How do we even know what we want?

intention nlp values why May 02, 2022

How do we even know what we want?

Tough question, especially when it comes to make decisions. 

As a psychotherapist, I have been exposed to, and trained in a wide variety of approaches to increase mental health and recovery. There are some that I resonate strongly with, and did when I first studied them, and there are others that just didn’t sit as well with me, and still don’t. And there are others that switched camps over time.

I like the framework around NLP. In many ways, my relationship with this approach is much like my relationship with other ideas, and people for that matter. I get to know a bit, and then decide if I want to get to know more. Some people (and ideas) I like right away. Others, it takes me a while to warm up to.  It’s only been recently that I have actually felt more comfortable with the idea of something (or someone) leaving my circle of “liking,” even if I had to be the one to decide to leave.

As a teenager, I participated in a youth group through the Y that went to an annual, week-long conference called “High School Values Conference.” It was pretty much the highlight of my summers. While it explored values, it was framed in the Christian tradition.

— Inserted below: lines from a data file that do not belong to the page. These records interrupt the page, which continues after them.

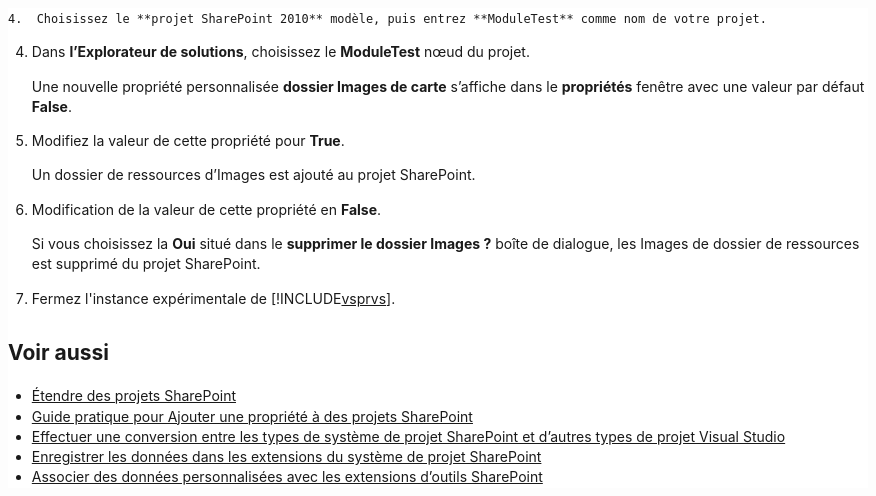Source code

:     4.  Choisissez le **projet SharePoint 2010** modèle, puis entrez **ModuleTest** comme nom de votre projet.

4.  Dans **l’Explorateur de solutions**, choisissez le **ModuleTest** nœud du projet.

     Une nouvelle propriété personnalisée **dossier Images de carte** s’affiche dans le **propriétés** fenêtre avec une valeur par défaut **False**.

5.  Modifiez la valeur de cette propriété pour **True**.

     Un dossier de ressources d’Images est ajouté au projet SharePoint.

6.  Modification de la valeur de cette propriété en **False**.

     Si vous choisissez la **Oui** situé dans le **supprimer le dossier Images ?** boîte de dialogue, les Images de dossier de ressources est supprimé du projet SharePoint.

7.  Fermez l'instance expérimentale de [!INCLUDE[vsprvs](../sharepoint/includes/vsprvs-md.md)].

## <a name="see-also"></a>Voir aussi
- [Étendre des projets SharePoint](../sharepoint/extending-sharepoint-projects.md)
- [Guide pratique pour Ajouter une propriété à des projets SharePoint](../sharepoint/how-to-add-a-property-to-sharepoint-projects.md)
- [Effectuer une conversion entre les types de système de projet SharePoint et d’autres types de projet Visual Studio](../sharepoint/converting-between-sharepoint-project-system-types-and-other-visual-studio-project-types.md)
- [Enregistrer les données dans les extensions du système de projet SharePoint](../sharepoint/saving-data-in-extensions-of-the-sharepoint-project-system.md)
- [Associer des données personnalisées avec les extensions d’outils SharePoint](../sharepoint/associating-custom-data-with-sharepoint-tools-extensions.md)
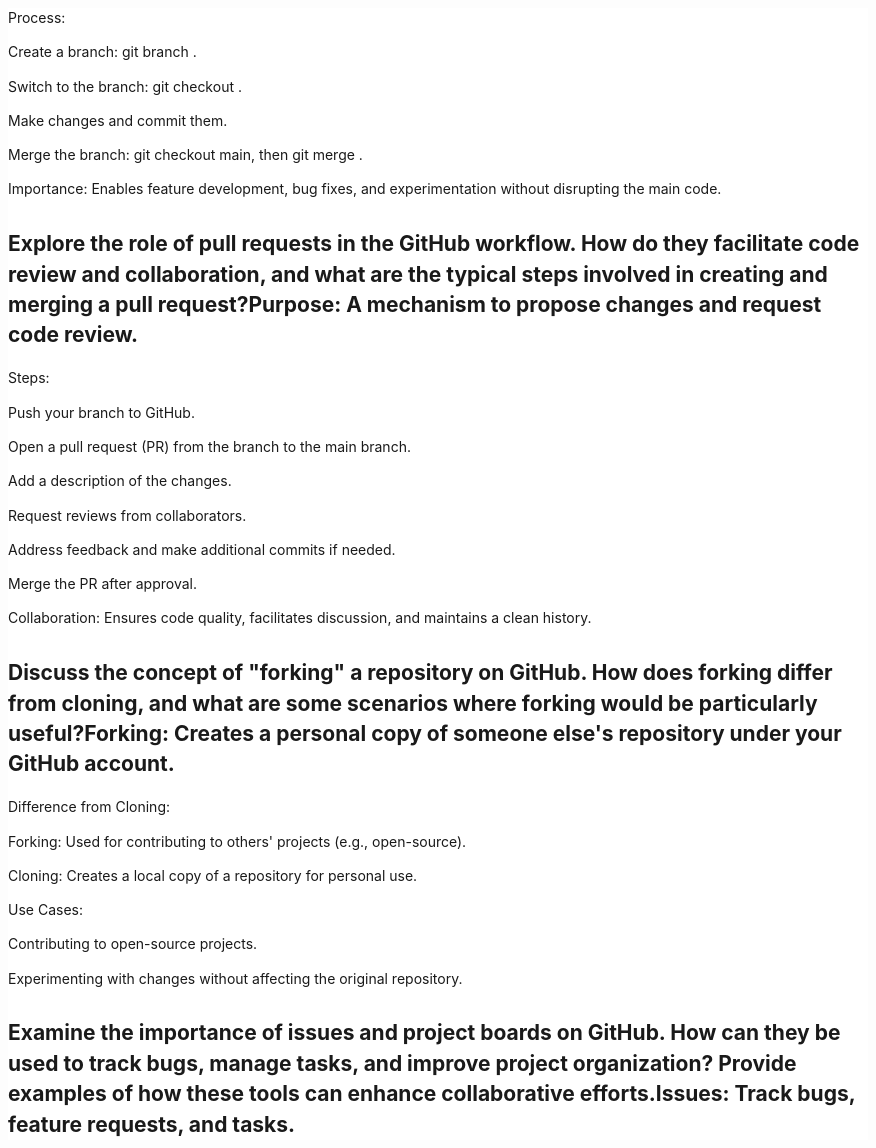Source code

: Process:

Create a branch: git branch <branch-name>.

Switch to the branch: git checkout <branch-name>.

Make changes and commit them.

Merge the branch: git checkout main, then git merge <branch-name>.

Importance: Enables feature development, bug fixes, and experimentation without disrupting the main code.

## Explore the role of pull requests in the GitHub workflow. How do they facilitate code review and collaboration, and what are the typical steps involved in creating and merging a pull request?Purpose: A mechanism to propose changes and request code review.

Steps:

Push your branch to GitHub.

Open a pull request (PR) from the branch to the main branch.

Add a description of the changes.

Request reviews from collaborators.

Address feedback and make additional commits if needed.

Merge the PR after approval.

Collaboration: Ensures code quality, facilitates discussion, and maintains a clean history.

## Discuss the concept of "forking" a repository on GitHub. How does forking differ from cloning, and what are some scenarios where forking would be particularly useful?Forking: Creates a personal copy of someone else's repository under your GitHub account.

Difference from Cloning:

Forking: Used for contributing to others' projects (e.g., open-source).

Cloning: Creates a local copy of a repository for personal use.

Use Cases:

Contributing to open-source projects.

Experimenting with changes without affecting the original repository.

## Examine the importance of issues and project boards on GitHub. How can they be used to track bugs, manage tasks, and improve project organization? Provide examples of how these tools can enhance collaborative efforts.Issues: Track bugs, feature requests, and tasks.
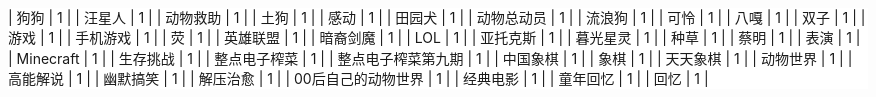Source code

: | 狗狗 | 1 |
| 汪星人 | 1 |
| 动物救助 | 1 |
| 土狗 | 1 |
| 感动 | 1 |
| 田园犬 | 1 |
| 动物总动员 | 1 |
| 流浪狗 | 1 |
| 可怜 | 1 |
| 八嘎 | 1 |
| 双子 | 1 |
| 游戏 | 1 |
| 手机游戏 | 1 |
| 荧 | 1 |
| 英雄联盟 | 1 |
| 暗裔剑魔 | 1 |
| LOL | 1 |
| 亚托克斯 | 1 |
| 暮光星灵 | 1 |
| 种草 | 1 |
| 蔡明 | 1 |
| 表演 | 1 |
| Minecraft | 1 |
| 生存挑战 | 1 |
| 整点电子榨菜 | 1 |
| 整点电子榨菜第九期 | 1 |
| 中国象棋 | 1 |
| 象棋 | 1 |
| 天天象棋 | 1 |
| 动物世界 | 1 |
| 高能解说 | 1 |
| 幽默搞笑 | 1 |
| 解压治愈 | 1 |
| 00后自己的动物世界 | 1 |
| 经典电影 | 1 |
| 童年回忆 | 1 |
| 回忆 | 1 |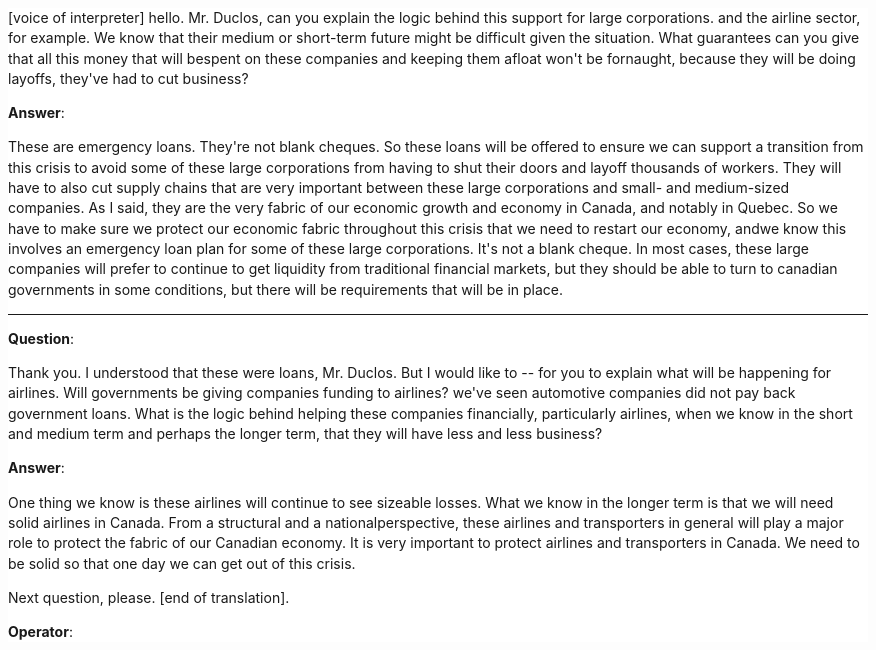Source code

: [voice of interpreter] hello.
Mr. Duclos, can you explain the logic behind this support for large corporations.
and the airline sector, for example.
We know that their medium or short-term future might be difficult given the situation.
What guarantees can you give that all this money that will bespent on these companies and keeping them afloat won't be fornaught, because they will be doing layoffs, they've had to cut business?



**Answer**:

These are emergency loans.
They're not blank cheques.
So these loans will be offered to ensure we can support a transition from this crisis to avoid some of these large corporations from having to shut their doors and layoff thousands of workers.
They will have to also cut supply chains that are very important between these large corporations and small- and medium-sized companies.
As I said, they are the very fabric of our economic growth and economy in Canada, and notably in Quebec.
So we have to make sure we protect our economic fabric throughout this crisis that we need to restart our economy, andwe know this involves an emergency loan plan for some of these large corporations.
It's not a blank cheque.
In most cases, these large companies will prefer to continue to get liquidity from traditional financial markets, but they should be able to turn to canadian governments in some conditions, but there will be requirements that will be in place.

---

**Question**:

Thank you.
I understood that these were loans, Mr. Duclos.
But I would like to -- for you to explain what will be happening for airlines.
Will governments be giving companies funding to airlines? we've seen automotive companies did not pay back government loans.
What is the logic behind helping these companies financially, particularly airlines, when we know in the short and medium term and perhaps the longer term, that they will have less and less business?



**Answer**:

One thing we know is these airlines will continue to see sizeable losses.
What we know in the longer term is that we will need solid airlines in Canada.
From a structural and a nationalperspective, these airlines and transporters in general will play a major role to protect the fabric of our Canadian economy.
It is very important to protect airlines and transporters in Canada.
We need to be solid so that one day we can get out of this crisis.



Next question, please.
[end of translation].



**Operator**:
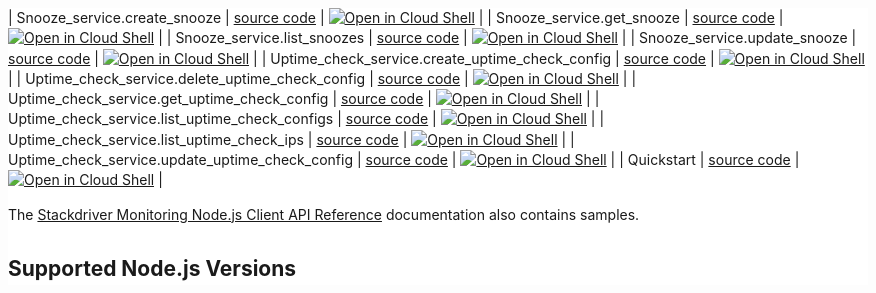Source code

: | Snooze_service.create_snooze | [source code](https://github.com/googleapis/google-cloud-node/blob/main/packages/google-cloud-monitoring/samples/generated/v3/snooze_service.create_snooze.js) | [![Open in Cloud Shell][shell_img]](https://console.cloud.google.com/cloudshell/open?git_repo=https://github.com/googleapis/google-cloud-node&page=editor&open_in_editor=packages/google-cloud-monitoring/samples/generated/v3/snooze_service.create_snooze.js,packages/google-cloud-monitoring/samples/README.md) |
| Snooze_service.get_snooze | [source code](https://github.com/googleapis/google-cloud-node/blob/main/packages/google-cloud-monitoring/samples/generated/v3/snooze_service.get_snooze.js) | [![Open in Cloud Shell][shell_img]](https://console.cloud.google.com/cloudshell/open?git_repo=https://github.com/googleapis/google-cloud-node&page=editor&open_in_editor=packages/google-cloud-monitoring/samples/generated/v3/snooze_service.get_snooze.js,packages/google-cloud-monitoring/samples/README.md) |
| Snooze_service.list_snoozes | [source code](https://github.com/googleapis/google-cloud-node/blob/main/packages/google-cloud-monitoring/samples/generated/v3/snooze_service.list_snoozes.js) | [![Open in Cloud Shell][shell_img]](https://console.cloud.google.com/cloudshell/open?git_repo=https://github.com/googleapis/google-cloud-node&page=editor&open_in_editor=packages/google-cloud-monitoring/samples/generated/v3/snooze_service.list_snoozes.js,packages/google-cloud-monitoring/samples/README.md) |
| Snooze_service.update_snooze | [source code](https://github.com/googleapis/google-cloud-node/blob/main/packages/google-cloud-monitoring/samples/generated/v3/snooze_service.update_snooze.js) | [![Open in Cloud Shell][shell_img]](https://console.cloud.google.com/cloudshell/open?git_repo=https://github.com/googleapis/google-cloud-node&page=editor&open_in_editor=packages/google-cloud-monitoring/samples/generated/v3/snooze_service.update_snooze.js,packages/google-cloud-monitoring/samples/README.md) |
| Uptime_check_service.create_uptime_check_config | [source code](https://github.com/googleapis/google-cloud-node/blob/main/packages/google-cloud-monitoring/samples/generated/v3/uptime_check_service.create_uptime_check_config.js) | [![Open in Cloud Shell][shell_img]](https://console.cloud.google.com/cloudshell/open?git_repo=https://github.com/googleapis/google-cloud-node&page=editor&open_in_editor=packages/google-cloud-monitoring/samples/generated/v3/uptime_check_service.create_uptime_check_config.js,packages/google-cloud-monitoring/samples/README.md) |
| Uptime_check_service.delete_uptime_check_config | [source code](https://github.com/googleapis/google-cloud-node/blob/main/packages/google-cloud-monitoring/samples/generated/v3/uptime_check_service.delete_uptime_check_config.js) | [![Open in Cloud Shell][shell_img]](https://console.cloud.google.com/cloudshell/open?git_repo=https://github.com/googleapis/google-cloud-node&page=editor&open_in_editor=packages/google-cloud-monitoring/samples/generated/v3/uptime_check_service.delete_uptime_check_config.js,packages/google-cloud-monitoring/samples/README.md) |
| Uptime_check_service.get_uptime_check_config | [source code](https://github.com/googleapis/google-cloud-node/blob/main/packages/google-cloud-monitoring/samples/generated/v3/uptime_check_service.get_uptime_check_config.js) | [![Open in Cloud Shell][shell_img]](https://console.cloud.google.com/cloudshell/open?git_repo=https://github.com/googleapis/google-cloud-node&page=editor&open_in_editor=packages/google-cloud-monitoring/samples/generated/v3/uptime_check_service.get_uptime_check_config.js,packages/google-cloud-monitoring/samples/README.md) |
| Uptime_check_service.list_uptime_check_configs | [source code](https://github.com/googleapis/google-cloud-node/blob/main/packages/google-cloud-monitoring/samples/generated/v3/uptime_check_service.list_uptime_check_configs.js) | [![Open in Cloud Shell][shell_img]](https://console.cloud.google.com/cloudshell/open?git_repo=https://github.com/googleapis/google-cloud-node&page=editor&open_in_editor=packages/google-cloud-monitoring/samples/generated/v3/uptime_check_service.list_uptime_check_configs.js,packages/google-cloud-monitoring/samples/README.md) |
| Uptime_check_service.list_uptime_check_ips | [source code](https://github.com/googleapis/google-cloud-node/blob/main/packages/google-cloud-monitoring/samples/generated/v3/uptime_check_service.list_uptime_check_ips.js) | [![Open in Cloud Shell][shell_img]](https://console.cloud.google.com/cloudshell/open?git_repo=https://github.com/googleapis/google-cloud-node&page=editor&open_in_editor=packages/google-cloud-monitoring/samples/generated/v3/uptime_check_service.list_uptime_check_ips.js,packages/google-cloud-monitoring/samples/README.md) |
| Uptime_check_service.update_uptime_check_config | [source code](https://github.com/googleapis/google-cloud-node/blob/main/packages/google-cloud-monitoring/samples/generated/v3/uptime_check_service.update_uptime_check_config.js) | [![Open in Cloud Shell][shell_img]](https://console.cloud.google.com/cloudshell/open?git_repo=https://github.com/googleapis/google-cloud-node&page=editor&open_in_editor=packages/google-cloud-monitoring/samples/generated/v3/uptime_check_service.update_uptime_check_config.js,packages/google-cloud-monitoring/samples/README.md) |
| Quickstart | [source code](https://github.com/googleapis/google-cloud-node/blob/main/packages/google-cloud-monitoring/samples/quickstart.js) | [![Open in Cloud Shell][shell_img]](https://console.cloud.google.com/cloudshell/open?git_repo=https://github.com/googleapis/google-cloud-node&page=editor&open_in_editor=packages/google-cloud-monitoring/samples/quickstart.js,packages/google-cloud-monitoring/samples/README.md) |



The [Stackdriver Monitoring Node.js Client API Reference][client-docs] documentation
also contains samples.

## Supported Node.js Versions


[//]: # "partials.introduction"
[//]: # "This README.md file is auto-generated, all changes to this file will be lost."
[//]: # "To regenerate it, use `python -m synthtool`."
[explained]: https://cloud.google.com/apis/docs/client-libraries-explained
[launch_stages]: https://cloud.google.com/terms/launch-stages
[client-docs]: https://cloud.google.com/nodejs/docs/reference/monitoring/latest
[product-docs]: https://cloud.google.com/monitoring/docs
[shell_img]: https://gstatic.com/cloudssh/images/open-btn.png
[projects]: https://console.cloud.google.com/project
[billing]: https://support.google.com/cloud/answer/6293499#enable-billing
[enable_api]: https://console.cloud.google.com/flows/enableapi?apiid=monitoring.googleapis.com
[auth]: https://cloud.google.com/docs/authentication/external/set-up-adc-local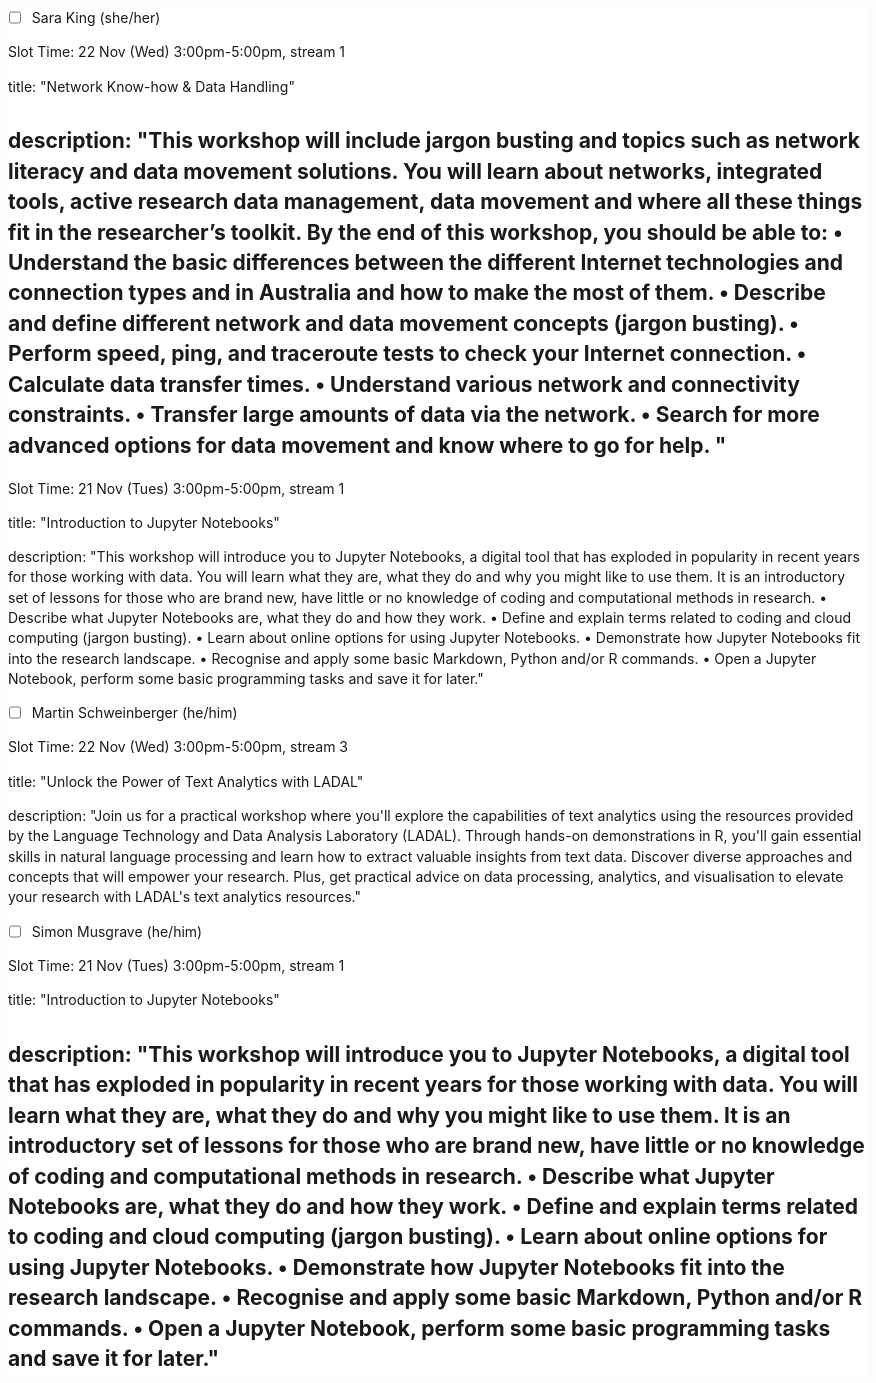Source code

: - [ ]  Sara    King (she/her) 

  Slot Time: 22 Nov (Wed) 3:00pm-5:00pm, stream 1

  title: "Network Know-how & Data Handling" 

  description: "This workshop will include jargon busting and topics such as network literacy and data movement solutions. You will learn about networks, integrated tools, active research data management, data movement and where all these things fit in the researcher’s toolkit.  By the end of this workshop, you should be able to:  • Understand the basic differences between the different Internet technologies and connection types and in Australia and how to make the most of them. • Describe and define different network and data movement concepts (jargon busting). • Perform speed, ping, and traceroute tests to check your Internet connection. • Calculate data transfer times. • Understand various network and connectivity constraints. • Transfer large amounts of data via the network. • Search for more advanced options for data movement and know where to go for help. "
--

  Slot Time: 21 Nov (Tues) 3:00pm-5:00pm, stream 1

  title: "Introduction to Jupyter Notebooks" 

  description: "This workshop will introduce you to Jupyter Notebooks, a digital tool that has exploded in popularity in recent years for those working with data.  You will learn what they are, what they do and why you might like to use them. It is an introductory set of lessons for those who are brand new, have little or no knowledge of coding and computational methods in research.  • Describe what Jupyter Notebooks are, what they do and how they work. • Define and explain terms related to coding and cloud computing (jargon busting). • Learn about online options for using Jupyter Notebooks. • Demonstrate how Jupyter Notebooks fit into the research landscape. • Recognise and apply some basic Markdown, Python and/or R commands.  • Open a Jupyter Notebook, perform some basic programming tasks and save it for later."

- [ ]  Martin    Schweinberger (he/him) 

  Slot Time: 22 Nov (Wed) 3:00pm-5:00pm, stream 3

  title: "Unlock the Power of Text Analytics with LADAL" 

  description: "Join us for a practical workshop where you'll explore the capabilities of text analytics using the resources provided by the Language Technology and Data Analysis Laboratory (LADAL). Through hands-on demonstrations in R, you'll gain essential skills in natural language processing and learn how to extract valuable insights from text data. Discover diverse approaches and concepts that will empower your research. Plus, get practical advice on data processing, analytics, and visualisation to elevate your research with LADAL's text analytics resources."

- [ ]  Simon    Musgrave (he/him) 

  Slot Time: 21 Nov (Tues) 3:00pm-5:00pm, stream 1

  title: "Introduction to Jupyter Notebooks" 

  description: "This workshop will introduce you to Jupyter Notebooks, a digital tool that has exploded in popularity in recent years for those working with data.  You will learn what they are, what they do and why you might like to use them. It is an introductory set of lessons for those who are brand new, have little or no knowledge of coding and computational methods in research.  • Describe what Jupyter Notebooks are, what they do and how they work. • Define and explain terms related to coding and cloud computing (jargon busting). • Learn about online options for using Jupyter Notebooks. • Demonstrate how Jupyter Notebooks fit into the research landscape. • Recognise and apply some basic Markdown, Python and/or R commands.  • Open a Jupyter Notebook, perform some basic programming tasks and save it for later."
--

In NLP, I have been exploring the notion of values, in a more generalized sense, and not through a lens of a given religious tradition. I work in a new way now, using the great resource of a person’s value structure and hierarchy, to help people increase mental health and recovery. This has increased people’s “felt sense” of their truth, and brought a more soul-filled way of working to my work.

How do you discover your own value structure and hierarchy? There are four main concepts that are useful to begin the process: 

  1. We have a conscious mind and an unconscious mind. When we are actively learning new information, we are using our conscious mind to learn and retain the information. Once we learn something, neuroscience has indicated that this learning goes into the unconscious mind. Sometimes this learning is useful (walking is a good example), and sometimes it isn’t useful (various triggers which may lead to unhelpful responses).
  2. Many of us often use language to explain our experience of ourselves as “parts.” While this is metaphorical, on an emotional level, our “felt sense” is that we may feel we have a committee of people inside of ourselves, battling for control.
  3. Every behavior has a positive intention. Again, learnings that were useful at one time go into the unconscious mind, and the feeling, thought or behavior has a good reason for doing what it does, from its perspective. Exploring what that might be is one way to discover what it values.
  4. And finally, knowing the why of your why of your why (of your why of your why, etc.) leads you into deeper discovery of what your values really are for any given context. Sometimes these values may cross over into other contexts.